Alan Meeker

Research Overview

The primary focus of the Meeker lab over the last 2 decades has been on cancer-associated abnormalities in telomere biology. Telomeres are repetitive DNA elements located at chromosomal termini that serve to maintain chromosomal stability and act as a buffer against progressive DNA losses that occur during cell division. Our earlier discoveries highlighted the roles that telomere abnormalities play in human cancer, including initiation and disease progression. Using a novel telomere-specific FISH assay, we found that the vast majority of pre-malignant carcinoma lesions harbor severe telomere shortening; thus, this abnormality arises very early during the process of tumorigenesis - likely contributing significantly to malignant transformation via chromosomal instability due to telomere dysfunction. We discovered significant, widespread telomere shortening in normal-appearing breast ductal epithelial cells in normal adult women, and this may be linked to hormone-dependent, cyclical waves of proliferation and involution in this particular cell population; perhaps helping to explain why these particular cells are at such high risk for malignant transformation. Currently we are testing whether telomere length measurements may help predict breast cancer risk. In other translational work, we found that telomere length is a strong prognostic predictor of cancer aggressiveness in prostate cancer. 
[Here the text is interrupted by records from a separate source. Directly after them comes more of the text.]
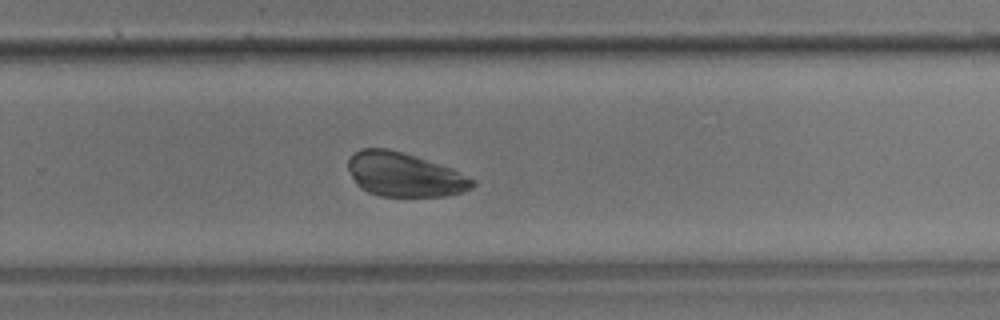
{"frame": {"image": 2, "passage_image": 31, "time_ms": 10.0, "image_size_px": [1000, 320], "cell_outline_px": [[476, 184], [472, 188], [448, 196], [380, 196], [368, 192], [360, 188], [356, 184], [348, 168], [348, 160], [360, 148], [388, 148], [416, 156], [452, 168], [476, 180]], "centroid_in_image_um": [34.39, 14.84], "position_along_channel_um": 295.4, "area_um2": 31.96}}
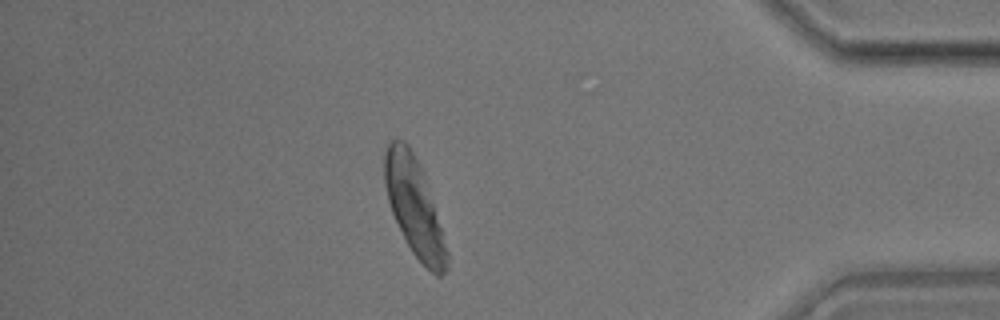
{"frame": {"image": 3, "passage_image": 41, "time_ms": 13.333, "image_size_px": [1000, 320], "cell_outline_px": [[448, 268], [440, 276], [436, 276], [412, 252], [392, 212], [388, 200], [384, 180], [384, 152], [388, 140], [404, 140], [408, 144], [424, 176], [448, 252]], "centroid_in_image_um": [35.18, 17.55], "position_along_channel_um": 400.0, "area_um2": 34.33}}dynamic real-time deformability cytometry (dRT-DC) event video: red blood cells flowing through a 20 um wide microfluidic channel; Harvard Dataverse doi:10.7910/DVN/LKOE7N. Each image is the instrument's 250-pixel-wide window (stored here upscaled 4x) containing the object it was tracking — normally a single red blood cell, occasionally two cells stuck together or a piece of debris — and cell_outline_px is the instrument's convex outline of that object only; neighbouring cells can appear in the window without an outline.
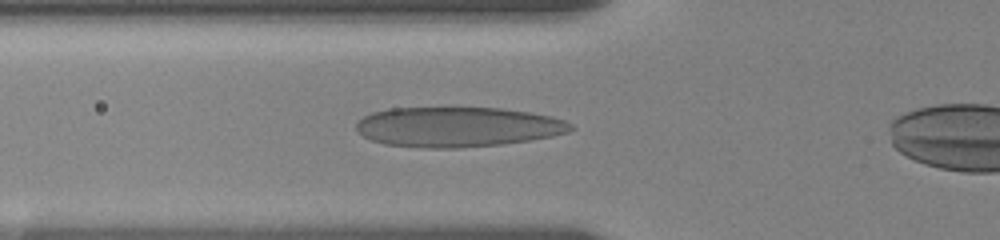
{"species": "human", "species_latin": "Homo sapiens", "temperature_condition": "room temperature", "stored_images_in_passage": 24, "camera_frame_rate_fps": 3000, "um_per_image_px": 0.085, "donor": {"sex": "female"}, "frame": {"image": 1, "passage_image": 8, "time_ms": 3.0, "image_size_px": [1000, 240], "cell_outline_px": [[576, 128], [568, 132], [552, 136], [528, 140], [500, 144], [460, 148], [420, 148], [384, 144], [372, 140], [356, 132], [356, 124], [364, 116], [372, 112], [388, 108], [500, 108], [528, 112], [552, 116], [564, 120], [572, 124]], "centroid_in_image_um": [38.88, 10.79], "position_along_channel_um": 86.9, "area_um2": 50.05}}
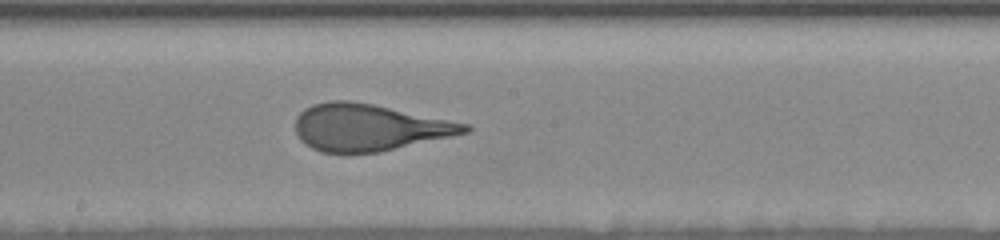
{"frame": {"image": 2, "passage_image": 14, "time_ms": 6.667, "image_size_px": [1000, 240], "cell_outline_px": [[472, 128], [468, 132], [452, 136], [380, 152], [320, 152], [304, 144], [300, 140], [296, 132], [296, 116], [304, 108], [312, 104], [332, 100], [348, 100], [372, 104], [468, 124]], "centroid_in_image_um": [31.32, 10.83], "position_along_channel_um": 216.9, "area_um2": 45.89}}
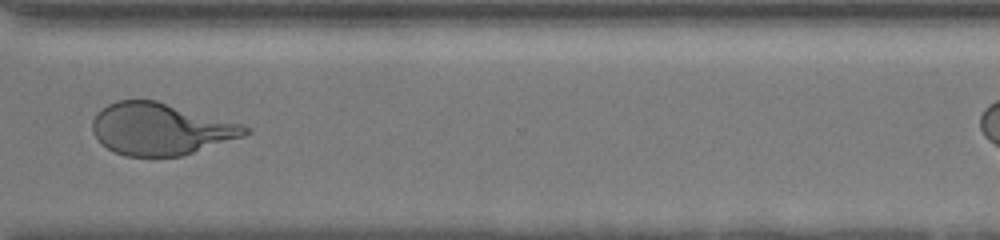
{"frame": {"image": 3, "passage_image": 20, "time_ms": 10.667, "image_size_px": [1000, 240], "cell_outline_px": [[252, 132], [244, 136], [180, 156], [124, 156], [100, 144], [92, 132], [92, 120], [96, 112], [100, 108], [116, 100], [156, 100], [244, 124]], "centroid_in_image_um": [13.62, 10.95], "position_along_channel_um": 357.0, "area_um2": 46.3}}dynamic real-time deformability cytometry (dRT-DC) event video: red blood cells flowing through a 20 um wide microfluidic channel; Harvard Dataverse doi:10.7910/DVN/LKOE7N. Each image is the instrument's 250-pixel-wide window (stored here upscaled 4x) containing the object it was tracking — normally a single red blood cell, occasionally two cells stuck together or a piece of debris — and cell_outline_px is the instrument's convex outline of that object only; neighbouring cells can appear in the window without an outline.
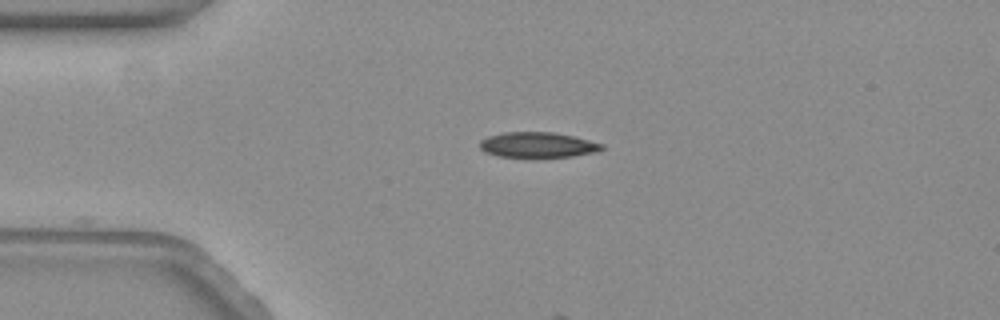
{"species": "common noctule bat (a hibernating species)", "species_latin": "Nyctalus noctula", "temperature_condition": "warm", "stored_images_in_passage": 3, "camera_frame_rate_fps": 3000, "um_per_image_px": 0.085, "animal": {"sex": "female", "body_mass_g": 19.3, "forearm_length_mm": 54.1}, "frame": {"image": 1, "passage_image": 1, "time_ms": 0.0, "image_size_px": [1000, 320], "cell_outline_px": [[604, 148], [596, 152], [572, 156], [536, 160], [524, 160], [496, 156], [484, 152], [480, 148], [480, 140], [488, 136], [504, 132], [552, 132], [572, 136], [604, 144]], "centroid_in_image_um": [45.65, 12.37], "position_along_channel_um": 39.3, "area_um2": 19.02}}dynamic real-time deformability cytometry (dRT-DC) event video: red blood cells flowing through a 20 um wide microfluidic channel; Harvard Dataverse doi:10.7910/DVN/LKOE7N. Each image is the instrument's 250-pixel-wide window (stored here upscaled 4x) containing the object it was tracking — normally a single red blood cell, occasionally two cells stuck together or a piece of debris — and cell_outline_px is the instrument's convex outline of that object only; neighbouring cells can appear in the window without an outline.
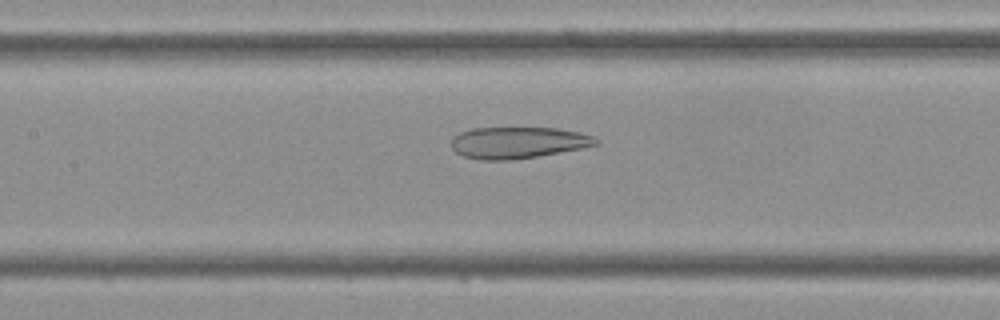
{"species": "Egyptian fruit bat (a non-hibernating species)", "species_latin": "Rousettus aegyptiacus", "temperature_condition": "cold", "stored_images_in_passage": 44, "camera_frame_rate_fps": 3000, "um_per_image_px": 0.085, "frame": {"image": 1, "passage_image": 20, "time_ms": 6.333, "image_size_px": [1000, 320], "cell_outline_px": [[600, 144], [580, 148], [536, 156], [512, 160], [480, 160], [464, 156], [456, 152], [452, 148], [452, 136], [460, 132], [472, 128], [556, 128], [580, 132], [592, 136], [600, 140]], "centroid_in_image_um": [44.01, 12.12], "position_along_channel_um": 163.4, "area_um2": 26.47}}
Another focus of the lab is on telomere maintenance in cancer. Most cancer cells prevent total loss of telomeres by inappropriate expression of the telomere-synthesizing enzyme, telomerase. However, a significant minority of cancers instead use a poorly understood genetic recombination mechanism known as alternative lengthening of telomeres (ALT). In conjunction with colleagues here at the Johns Hopkins Comprehensive Cancer Center, our lab discovered the first ALT-suppressor genes in human cancer, ATRX and DAXX, two chromatin-remodeling factors that harbor inactivating mutations in ALT-positive cancers. Currently, we are working to understand how these ALT-suppressors function at the molecular level.

In non-malignant cells, telomere loss causes permanent cell cycle exit (“replicative senescence”), and, if not eliminated, such cells may promote cancer initiation and progression in the local tissue environment. We are currently assessing whether the prevalence and/or phenotype of senescent prostate cells in the stromal compartment is linked to prostate cancer initiation and/or progression. If so, this could lead to clinical tests for gauging prostate cancer risk and predicting disease behavior in prostate cancer patients.